-- Text excerpt --
╭──

You'll find a mix of various documentation in this directory and subdirectories, using several different formats. Some of them are not ideal for reading directly in your browser.

If you'd rather see the rendered version of the documentation, check out the curl website's documentation section for general curl stuff or the libcurl section for libcurl related documentation.

╰──

-- Record extracts --
╭──

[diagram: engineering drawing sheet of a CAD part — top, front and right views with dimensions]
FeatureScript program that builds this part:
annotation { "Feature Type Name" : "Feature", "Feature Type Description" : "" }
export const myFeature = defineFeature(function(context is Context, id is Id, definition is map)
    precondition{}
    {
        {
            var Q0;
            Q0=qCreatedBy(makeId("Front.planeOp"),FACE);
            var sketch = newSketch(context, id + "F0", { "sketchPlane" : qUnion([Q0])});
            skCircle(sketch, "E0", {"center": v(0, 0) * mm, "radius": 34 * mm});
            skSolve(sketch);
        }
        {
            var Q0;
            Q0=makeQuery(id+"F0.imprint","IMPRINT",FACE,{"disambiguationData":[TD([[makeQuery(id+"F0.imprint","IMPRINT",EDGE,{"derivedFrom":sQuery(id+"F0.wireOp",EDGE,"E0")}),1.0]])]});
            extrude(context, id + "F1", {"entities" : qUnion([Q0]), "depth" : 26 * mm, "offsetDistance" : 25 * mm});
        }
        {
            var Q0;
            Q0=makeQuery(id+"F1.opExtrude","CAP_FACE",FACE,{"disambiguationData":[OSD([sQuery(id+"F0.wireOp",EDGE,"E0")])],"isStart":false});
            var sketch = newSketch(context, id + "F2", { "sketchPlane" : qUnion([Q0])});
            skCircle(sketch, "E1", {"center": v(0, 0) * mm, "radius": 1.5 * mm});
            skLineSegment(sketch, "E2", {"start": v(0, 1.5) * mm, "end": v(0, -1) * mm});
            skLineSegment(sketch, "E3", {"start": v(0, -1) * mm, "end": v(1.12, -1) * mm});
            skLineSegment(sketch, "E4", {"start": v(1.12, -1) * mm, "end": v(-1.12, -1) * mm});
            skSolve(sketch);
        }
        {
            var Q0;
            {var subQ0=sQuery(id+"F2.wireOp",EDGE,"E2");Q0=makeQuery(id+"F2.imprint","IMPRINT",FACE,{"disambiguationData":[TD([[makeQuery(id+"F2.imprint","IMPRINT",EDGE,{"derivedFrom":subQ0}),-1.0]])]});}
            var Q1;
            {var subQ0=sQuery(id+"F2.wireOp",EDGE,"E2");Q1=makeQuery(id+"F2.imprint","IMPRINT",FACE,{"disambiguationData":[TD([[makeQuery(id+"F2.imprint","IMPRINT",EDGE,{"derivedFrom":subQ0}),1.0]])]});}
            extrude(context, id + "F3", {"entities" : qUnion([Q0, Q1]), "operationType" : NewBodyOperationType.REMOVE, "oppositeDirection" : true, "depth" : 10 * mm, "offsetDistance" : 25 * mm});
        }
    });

╰──

-- What you have to do --
In the curl documentation text above, shorten the paragraph beginning "If you'd rather see the rendered version" to one concise sentence that keeps its main facts.

-- Exercise answer --
For rendered documentation, visit the documentation section of the curl website for general curl topics or its libcurl section for libcurl topics.